Sólo un pequeño y tierno amor podría suavizar el invierno. Pero en el invierno todas las puertas están cerradas, todas las caras son hoscas; y si por acaso, durante un trayecto en el autobús, se han deshelado unos ojos y una boca se ha abierto para declarar: me llamo Hermann, todo esto no dura más que un momento. Si un piano desliza los patines de sus notas hasta la calle, esto no dura más que un momento. Es necesario esperar que llegue la primavera, verde de pájaros y acordeones.

Ahora hay que vivir un mundo de penumbra, de oquedades, de interiores. Las mamparas se cierran por sí mismas; las orquestas no logran encender el ánimo. Ni el parque vive ahora, cloroformizado bajo las sábanas intactas, bajo la luz cruel de los arcos voltaicos y los gestos espectrales de las estatuas… Sin embargo, una mañana habrá venido la primavera, a remolque de canoas y veleros. Parece increíble, pero es cierto. Ello habrá de ocurrir una mañana cualquiera.

Erika bebía a breves sorbos su taza de café.

V

Como era Navidad, el cartero -honrado funcionario del Estado- había traído un paquete muy revestido de sellos: una caja de cartón, por correo interior. Erika encontró dentro otra, más pequeña, caja de bombones y una ramita del árbol de Noel. Bajo ella, tres tarjetas de visita; el regalo procedía de Frieda, Bruno y Trude, amigos de la infancia.

Erika transpiraba felicidad, y la señora Schmidt reproducía en su rostro, débilmente, la emoción de su hija (en la que participaba, desde luego).

Todavía, unas líneas de Frieda proponiendo una excursión dominical a la montaña nevada. Esto era agradable. Siempre es agradable una excursión a la nieve, con tres amigos de la escuela… Estrictamente hablando, sólo Frieda era amiga de la escuela -no sus hermanos-. En aquella época pasaban juntos los domingos; vivían con su abuelo a la orilla del lago, en una casita de madera, y Erika iba todos los domingos a visitarles. Con frecuencia encontraba a Trude andando con sus pasos menudos ante la casita. Le temblaba en la cabeza un lazo tieso, color rosa. Y también la casita estaba pintada de color rosa. Junto a ella, naturalmente, había un hermoso gallo, y este gallo era, desde tiempo inmemorial, enemigo de Trude. Trude llevaba siempre caídos los calcetines; el gallo picoteaba siempre en no se sabe qué montones indistintos. Pero Cuando ella pasaba cerca, arrastrando por los breves senderos su trineo de juguete, el gallo se engallaba, la miraba con su perfil de sierra. (Un gallo es, en verdad, un extraño ser.) En cierta ocasión se había comido las Cuentas de un collar roto de Trude, y sólo pudieron consolarla cuando el farmacéutico prometió hacerle otro de píldoras arsenicales, y, además, unos pendientes con discos de aspirina. La enemistad había crecido desde aquel día, y a partir de entonces el gallo se mostraba más implacable, persiguiéndola con las alas desvencijadas hasta golpear con su pico la puerta de la casita.

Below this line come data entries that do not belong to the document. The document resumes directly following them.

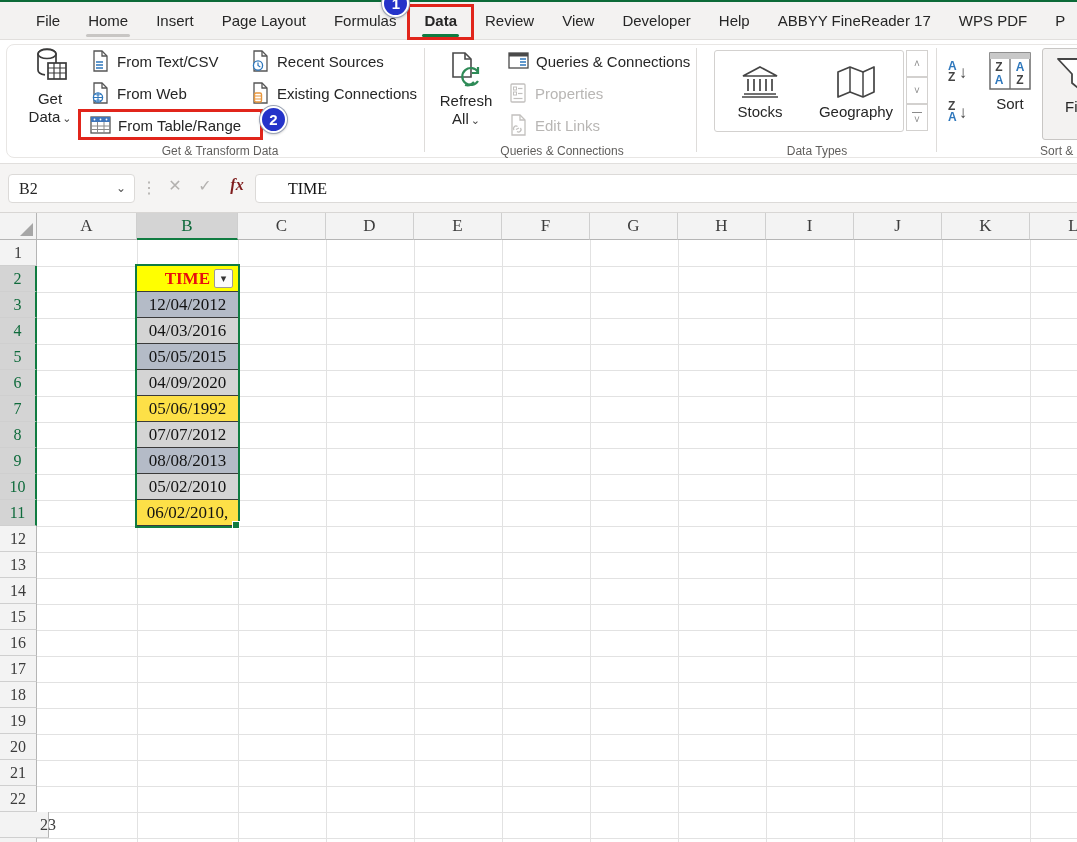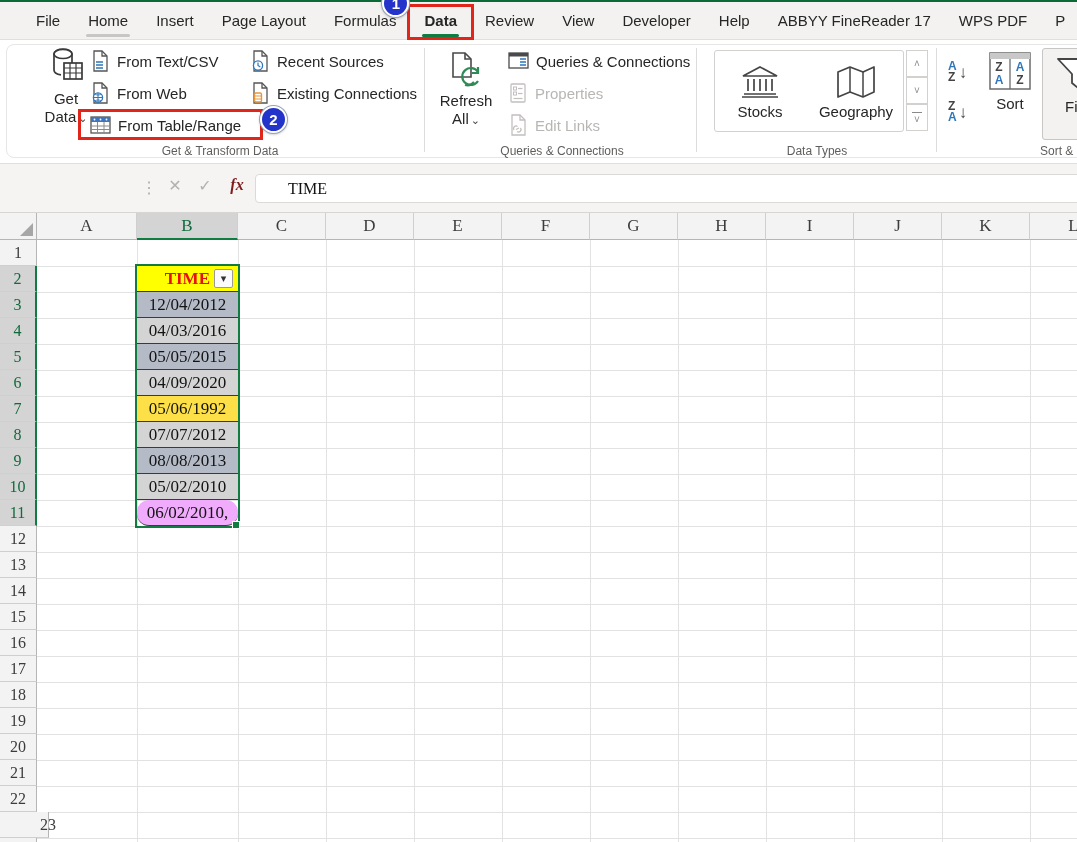--- a/index.html
+++ b/index.html
@@ -138,21 +138,21 @@
       </div>
       <div class="tab">
         <span class="tab-label">P</span>
         <span class="underline"></span>
       </div>
     </div>
 
   <div id="ribbon" class="abs">
     <div id="ribbon-outline" class="abs"></div>
 
-    <div class="bigbtn" style="left:24px;top:6px;width:52px;margin-left:16px;">
+    <div class="bigbtn" style="left:24px;top:6px;width:52px;">
       <svg width="44" height="44" viewBox="0 0 44 44">
         <path d="M10 8 c0-3 4-5 9-5 s9 2 9 5 v14" fill="none" stroke="#3a3a3a" stroke-width="1.7"></path>
         <ellipse cx="19" cy="8" rx="9" ry="4.5" fill="#fff" stroke="#3a3a3a" stroke-width="1.7"></ellipse>
         <path d="M10 8 v16 c0 2.5 3 4.3 7 4.8" fill="none" stroke="#3a3a3a" stroke-width="1.7"></path>
         <rect x="20" y="17" width="18" height="16" fill="#fff" stroke="#3a3a3a" stroke-width="1.7"></rect>
         <path d="M20 22 h18 M20 27 h18 M26 17 v16 M32 17 v16" stroke="#3a3a3a" stroke-width="1.2"></path>
       </svg>
       <span class="lbl">Get</span>
       <span class="lbl"><span>Data</span><span class="chev">⌄</span></span>
     </div>
@@ -318,20 +318,24 @@
     <div id="filter-btn" class="bigbtn" style="left:1042px;top:8px;width:66px;height:92px;justify-content:flex-start;padding-top:8px;">
       <svg width="38" height="34" viewBox="0 0 38 34">
         <path d="M2 2 H36 L22 17 V31 L16 26 V17 Z" fill="#fff" stroke="#444" stroke-width="1.8" stroke-linejoin="round"></path>
       </svg>
       <span class="lbl" style="margin-top:7px;">Filt</span>
     </div>
     <div class="grp-label" style="left:1040px;width:80px;text-align:left;">Sort &amp;</div>
   </div>
 
   <div id="formula-bar" class="abs">
+    <div id="name-box" class="fbox serif">
+      <span>B2</span>
+      <span class="chevron">⌄</span>
+    </div>
     <div id="fb-dots" class="abs">⋮</div>
     <div class="fb-btn" style="left:162px;"><span>✕</span></div>
     <div class="fb-btn" style="left:192px;"><span>✓</span></div>
     <div class="fb-btn" id="fx-btn" style="left:224px;"><span>fx</span></div>
     <div id="formula-field" class="fbox serif">
       <span>TIME</span>
     </div>
   </div>
 
   <div id="sheet" class="abs">
@@ -415,21 +419,21 @@
       <div class="row-hdr" style="top: 625px; height: 6px; border-bottom: none;"></div>
       <div class="tcell serif" id="table-hdr-cell" style="top: 53px; background: rgb(255, 255, 0); color: rgb(232, 15, 15); font-weight: bold;">TIME</div>
       <div class="tcell serif" style="top: 79px; background: rgb(180, 187, 199);">12/04/2012</div>
       <div class="tcell serif" style="top: 105px; background: rgb(212, 212, 212);">04/03/2016</div>
       <div class="tcell serif" style="top: 131px; background: rgb(180, 187, 199);">05/05/2015</div>
       <div class="tcell serif" style="top: 157px; background: rgb(212, 212, 212);">04/09/2020</div>
       <div class="tcell serif" style="top: 183px; background: #fde047;">05/06/1992</div>
       <div class="tcell serif" style="top: 209px; background: rgb(212, 212, 212);">07/07/2012</div>
       <div class="tcell serif" style="top: 235px; background: rgb(180, 187, 199);">08/08/2013</div>
       <div class="tcell serif" style="top: 261px; background: rgb(212, 212, 212);">05/02/2010</div>
-      <div class="tcell serif" style="top: 287px; background: #f0abfc; border-radius: 12px;">06/02/2010,</div>
+      <div class="tcell serif" style="top: 287px; background: #fde047;">06/02/2010,</div>
     </div>
 
   <div class="ann-frame abs" style="left:78px;top:109px;width:185px;height:31px;"></div>
   <div class="badge abs" style="left:260px;top:106px;">
       <span>2</span>
     </div>
 
 </div>
 
 </body></html>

Frieda se burlaba de esta pequeña historia sin importancia, y Bruno ni siquiera hacía caso de ella. Así como otros chicos apedrean las lunas de los escaparates, él rompía la plancha de cristal que cubre el lago, cansado de deslizar la vista en un paisaje raso, donde sólo era grande un barco prisionero en el agua desde los últimos días del otoño.

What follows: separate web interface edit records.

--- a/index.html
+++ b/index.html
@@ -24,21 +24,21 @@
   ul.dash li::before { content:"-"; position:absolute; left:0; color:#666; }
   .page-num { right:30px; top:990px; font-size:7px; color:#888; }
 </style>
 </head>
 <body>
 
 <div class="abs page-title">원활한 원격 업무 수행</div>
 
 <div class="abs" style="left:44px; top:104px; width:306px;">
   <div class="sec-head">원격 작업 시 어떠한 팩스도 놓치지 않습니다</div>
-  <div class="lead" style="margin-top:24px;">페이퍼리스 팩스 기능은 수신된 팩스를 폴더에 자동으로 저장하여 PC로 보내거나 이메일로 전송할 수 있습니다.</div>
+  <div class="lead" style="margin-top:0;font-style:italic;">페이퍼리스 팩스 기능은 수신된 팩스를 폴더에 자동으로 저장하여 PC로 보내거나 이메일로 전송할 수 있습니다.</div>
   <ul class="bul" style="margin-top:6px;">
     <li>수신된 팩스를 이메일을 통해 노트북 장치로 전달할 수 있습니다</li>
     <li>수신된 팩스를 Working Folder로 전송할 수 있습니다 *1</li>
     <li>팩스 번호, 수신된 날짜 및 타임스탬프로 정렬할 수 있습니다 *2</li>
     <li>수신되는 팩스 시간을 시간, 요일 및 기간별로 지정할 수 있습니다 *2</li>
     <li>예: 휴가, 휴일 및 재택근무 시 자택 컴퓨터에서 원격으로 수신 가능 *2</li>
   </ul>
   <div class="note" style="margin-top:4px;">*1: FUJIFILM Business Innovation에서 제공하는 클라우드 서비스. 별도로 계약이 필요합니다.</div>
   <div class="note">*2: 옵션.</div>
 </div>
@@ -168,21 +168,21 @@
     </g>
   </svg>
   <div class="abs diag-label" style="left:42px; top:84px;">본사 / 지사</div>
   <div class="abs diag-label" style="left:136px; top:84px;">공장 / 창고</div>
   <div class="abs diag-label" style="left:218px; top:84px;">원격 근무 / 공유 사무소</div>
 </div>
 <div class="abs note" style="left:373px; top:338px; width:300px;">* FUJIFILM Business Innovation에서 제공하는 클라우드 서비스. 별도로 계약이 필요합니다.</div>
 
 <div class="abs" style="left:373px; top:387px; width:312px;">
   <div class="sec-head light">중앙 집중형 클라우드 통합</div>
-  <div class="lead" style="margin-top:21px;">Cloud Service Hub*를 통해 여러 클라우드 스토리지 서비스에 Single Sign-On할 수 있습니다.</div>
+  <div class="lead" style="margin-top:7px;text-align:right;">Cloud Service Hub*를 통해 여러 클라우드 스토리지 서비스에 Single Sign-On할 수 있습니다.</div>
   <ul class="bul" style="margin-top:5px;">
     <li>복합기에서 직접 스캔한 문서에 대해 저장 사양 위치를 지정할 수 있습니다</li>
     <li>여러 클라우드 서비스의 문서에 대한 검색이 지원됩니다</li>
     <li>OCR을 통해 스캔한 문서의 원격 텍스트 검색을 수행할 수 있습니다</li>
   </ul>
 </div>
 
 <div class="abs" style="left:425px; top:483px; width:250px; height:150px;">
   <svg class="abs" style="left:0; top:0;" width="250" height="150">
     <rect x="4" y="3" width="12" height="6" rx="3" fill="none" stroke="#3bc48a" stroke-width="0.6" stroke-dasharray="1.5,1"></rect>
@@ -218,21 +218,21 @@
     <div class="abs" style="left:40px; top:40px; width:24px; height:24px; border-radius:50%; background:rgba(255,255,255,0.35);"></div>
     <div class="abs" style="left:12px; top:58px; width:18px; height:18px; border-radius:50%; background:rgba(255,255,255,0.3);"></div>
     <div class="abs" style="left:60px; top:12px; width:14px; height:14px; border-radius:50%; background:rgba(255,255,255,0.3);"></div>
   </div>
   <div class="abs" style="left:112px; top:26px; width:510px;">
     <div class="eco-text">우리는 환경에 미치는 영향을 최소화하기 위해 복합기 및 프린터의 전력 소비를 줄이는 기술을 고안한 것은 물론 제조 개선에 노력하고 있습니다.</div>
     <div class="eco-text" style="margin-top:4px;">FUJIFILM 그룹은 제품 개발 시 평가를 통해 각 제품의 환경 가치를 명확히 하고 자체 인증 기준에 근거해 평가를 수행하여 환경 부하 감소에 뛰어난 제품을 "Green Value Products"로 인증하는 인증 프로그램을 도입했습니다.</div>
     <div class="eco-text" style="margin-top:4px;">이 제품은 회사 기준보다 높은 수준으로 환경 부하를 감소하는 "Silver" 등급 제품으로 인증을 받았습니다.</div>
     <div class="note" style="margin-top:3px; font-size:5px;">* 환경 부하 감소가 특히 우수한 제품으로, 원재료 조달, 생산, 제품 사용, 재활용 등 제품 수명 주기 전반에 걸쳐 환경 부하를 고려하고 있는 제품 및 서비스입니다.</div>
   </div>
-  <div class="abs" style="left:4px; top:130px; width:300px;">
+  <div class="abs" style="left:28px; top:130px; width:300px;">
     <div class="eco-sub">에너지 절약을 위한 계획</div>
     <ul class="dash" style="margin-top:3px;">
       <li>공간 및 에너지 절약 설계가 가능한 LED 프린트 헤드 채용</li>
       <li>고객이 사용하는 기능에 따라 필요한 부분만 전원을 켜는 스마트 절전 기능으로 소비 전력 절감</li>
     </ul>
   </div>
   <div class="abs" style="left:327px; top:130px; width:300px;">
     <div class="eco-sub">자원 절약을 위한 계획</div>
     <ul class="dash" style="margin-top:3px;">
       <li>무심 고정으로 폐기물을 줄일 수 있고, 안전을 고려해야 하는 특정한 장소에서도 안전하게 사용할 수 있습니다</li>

De todo esto habían pasado varios años, y hasta la Trude misma estaba hecha ahora una chica formada.

El bosque dormía aplastado, con ese tono inefable de las altas cristaleras y de los paisajes nórdicos. De espacio en espacio saltaba Erika por entre los pinos, de cuyas ramas caían, desgajados, al suelo, o tal vez sobre su cabeza, maduros racimos de nieve, que se desgranaban en la nieve homogénea.

Delante, Erika. Y siguiéndola, sus tres compañeros, peregrinando con los esquís por las sendas del bosque, intactas. Nadie hablaba, nadie reía. Como gorriones friolentos, saltaban los cuatro de espacio en espacio, sin hablar ni reír. Atrás quedaba una estela de bufandas azules.

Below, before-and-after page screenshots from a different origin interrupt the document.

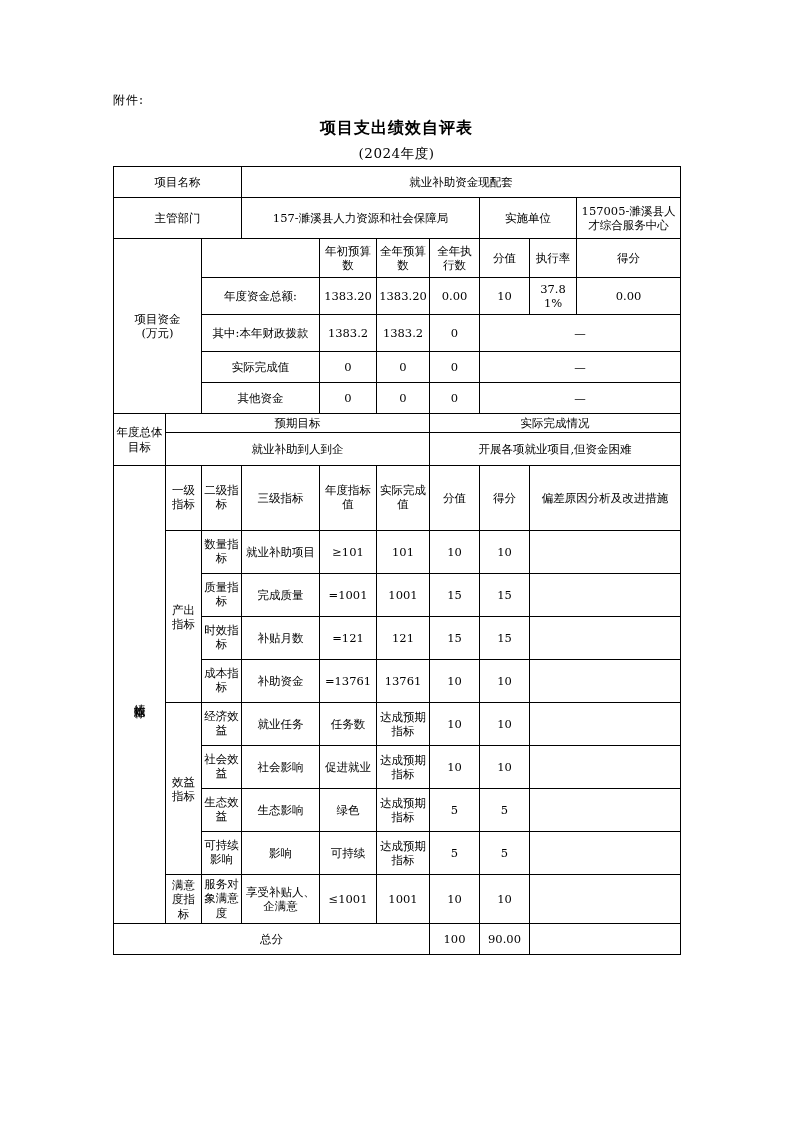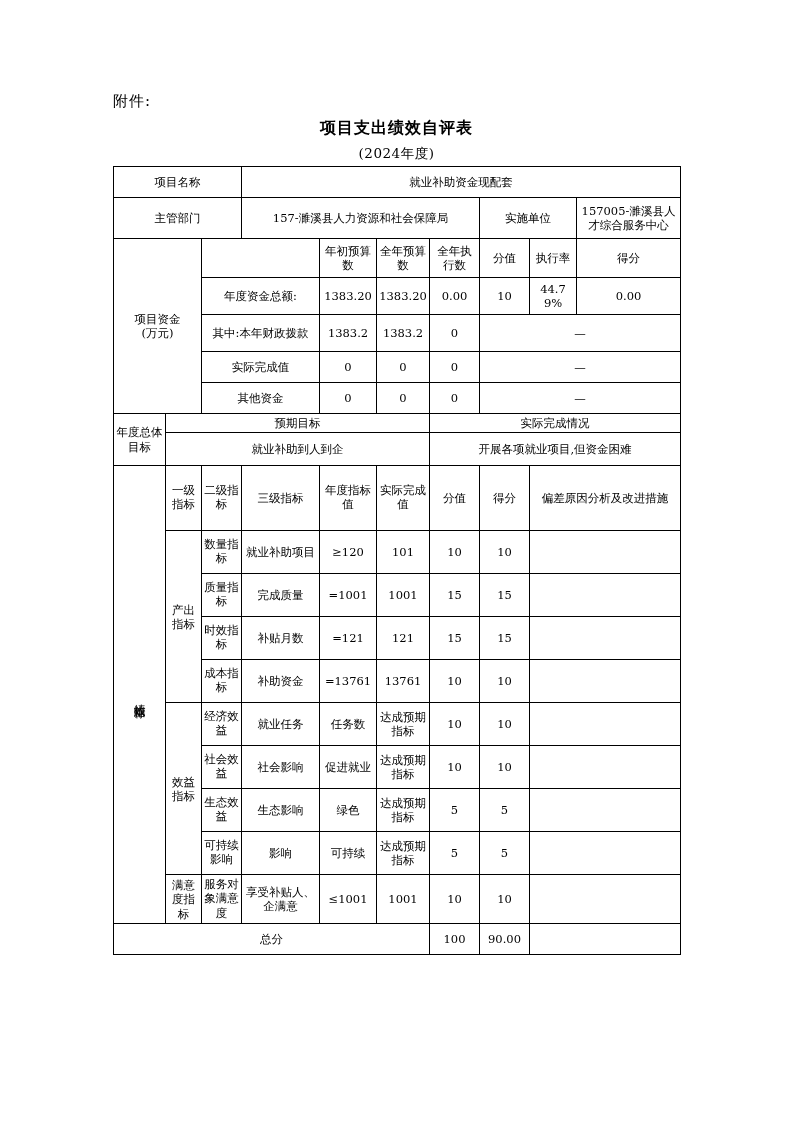--- a/index.html
+++ b/index.html
@@ -17,21 +17,21 @@
   .page {
     position: relative;
     width: 793px;
     height: 1122px;
     box-sizing: border-box;
   }
   .attach-label {
     position: absolute;
     left: 113px;
     top: 92px;
-    font-size: 15px;
+    font-size: 12px;
     letter-spacing: 1px;
   }
   .doc-title {
     position: absolute;
     left: 0;
     right: 0;
     top: 118px;
     text-align: center;
     font-size: 16px;
     font-weight: bold;
@@ -126,21 +126,21 @@
       <td class="f12">执行率</td>
       <td colspan="2" class="f12">得分</td>
     </tr>
 
     <tr>
       <td colspan="2" class="lt f12" style="height:32px">年度资金总额:</td>
       <td class="f12">1383.20</td>
       <td class="f12">1383.20</td>
       <td class="f12">0.00</td>
       <td class="f12">10</td>
-      <td class="f12">44.79%</td>
+      <td class="f12">37.81%</td>
       <td colspan="2" class="f12">0.00</td>
     </tr>
 
     <tr>
       <td colspan="2" class="lt f12" style="height:32px">其中:本年财政拨款</td>
       <td class="f12">1383.2</td>
       <td class="f12">1383.2</td>
       <td class="f12">0</td>
       <td colspan="4" class="f12">—</td>
     </tr>
@@ -182,21 +182,21 @@
       <td class="f11">实际完成值</td>
       <td class="f12">分值</td>
       <td class="f12">得分</td>
       <td colspan="3" class="f10">偏差原因分析及改进措施</td>
     </tr>
 
     <tr>
       <td rowspan="4" class="f12">产出指标</td>
       <td class="f11 tall">数量指标</td>
       <td class="lt f12">就业补助项目</td>
-      <td class="f12">≥120</td>
+      <td class="f12">≥101</td>
       <td class="f12">101</td>
       <td class="f12">10</td>
       <td class="f12">10</td>
       <td colspan="3"></td>
     </tr>
     <tr>
       <td class="f11 tall">质量指标</td>
       <td class="lt f12">完成质量</td>
       <td class="f12">=1001</td>
       <td class="f12">1001</td>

Un tren pequeñito los había llevado -los esquís, entonces a la espalda, les daban aspecto alífero- hasta dejarles al pie de la montaña. El cielo estaba desconchado, sucio de algodones y bilis. La tierra resplandecía fúnebre. En ella, sólo los pinos de abatidos brazos. Nada más en ella. Alguna vez acaso cruzaba lejos, ciervo increíble, cualquier solitario deportista.